[Saved entries]
☆ ☆ ☆ ☆ ☆ ☆ ☆
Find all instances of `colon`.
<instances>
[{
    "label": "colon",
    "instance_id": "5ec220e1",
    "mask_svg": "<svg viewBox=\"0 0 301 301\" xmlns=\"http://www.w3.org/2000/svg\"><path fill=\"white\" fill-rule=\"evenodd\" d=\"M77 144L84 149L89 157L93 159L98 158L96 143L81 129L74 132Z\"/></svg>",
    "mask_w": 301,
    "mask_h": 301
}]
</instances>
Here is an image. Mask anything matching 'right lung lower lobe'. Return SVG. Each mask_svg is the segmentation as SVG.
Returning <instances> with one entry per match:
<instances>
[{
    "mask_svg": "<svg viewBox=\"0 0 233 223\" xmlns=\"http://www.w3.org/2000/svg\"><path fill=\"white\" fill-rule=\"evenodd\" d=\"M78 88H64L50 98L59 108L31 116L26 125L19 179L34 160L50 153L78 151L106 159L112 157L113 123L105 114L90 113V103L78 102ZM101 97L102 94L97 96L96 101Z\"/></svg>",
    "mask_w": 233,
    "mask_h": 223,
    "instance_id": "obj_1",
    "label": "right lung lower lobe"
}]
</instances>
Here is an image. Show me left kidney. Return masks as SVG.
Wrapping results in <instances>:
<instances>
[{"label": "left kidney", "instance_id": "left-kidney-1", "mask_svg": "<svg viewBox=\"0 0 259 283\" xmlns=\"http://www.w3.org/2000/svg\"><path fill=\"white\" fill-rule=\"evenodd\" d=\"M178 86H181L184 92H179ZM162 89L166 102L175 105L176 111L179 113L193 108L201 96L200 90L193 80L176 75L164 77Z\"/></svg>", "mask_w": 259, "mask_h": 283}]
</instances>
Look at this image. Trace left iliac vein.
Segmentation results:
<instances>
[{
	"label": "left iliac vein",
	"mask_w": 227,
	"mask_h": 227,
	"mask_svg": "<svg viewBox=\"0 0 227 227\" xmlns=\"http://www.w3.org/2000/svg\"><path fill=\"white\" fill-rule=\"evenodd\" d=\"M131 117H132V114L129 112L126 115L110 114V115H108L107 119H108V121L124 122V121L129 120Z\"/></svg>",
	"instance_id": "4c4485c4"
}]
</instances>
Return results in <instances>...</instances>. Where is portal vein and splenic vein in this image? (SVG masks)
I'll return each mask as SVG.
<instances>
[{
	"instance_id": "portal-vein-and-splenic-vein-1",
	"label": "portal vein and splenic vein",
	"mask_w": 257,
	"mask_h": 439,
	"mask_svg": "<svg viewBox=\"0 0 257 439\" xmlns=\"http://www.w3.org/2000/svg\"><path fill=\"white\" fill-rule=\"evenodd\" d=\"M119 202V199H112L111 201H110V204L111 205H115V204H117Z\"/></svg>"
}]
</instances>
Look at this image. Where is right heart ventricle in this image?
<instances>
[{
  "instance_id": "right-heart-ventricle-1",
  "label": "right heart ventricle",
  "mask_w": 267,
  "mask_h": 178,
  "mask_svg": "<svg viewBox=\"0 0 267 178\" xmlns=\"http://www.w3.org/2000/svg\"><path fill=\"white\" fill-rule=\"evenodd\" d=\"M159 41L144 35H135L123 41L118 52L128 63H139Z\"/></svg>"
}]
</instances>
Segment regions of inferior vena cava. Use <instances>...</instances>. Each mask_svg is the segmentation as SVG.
☆ ☆ ☆ ☆ ☆ ☆ ☆
Required work
Could you gather every line in the entries above that contains the word "iliac"?

Right answer
Look at this image. Trace left iliac vein.
	"label": "left iliac vein",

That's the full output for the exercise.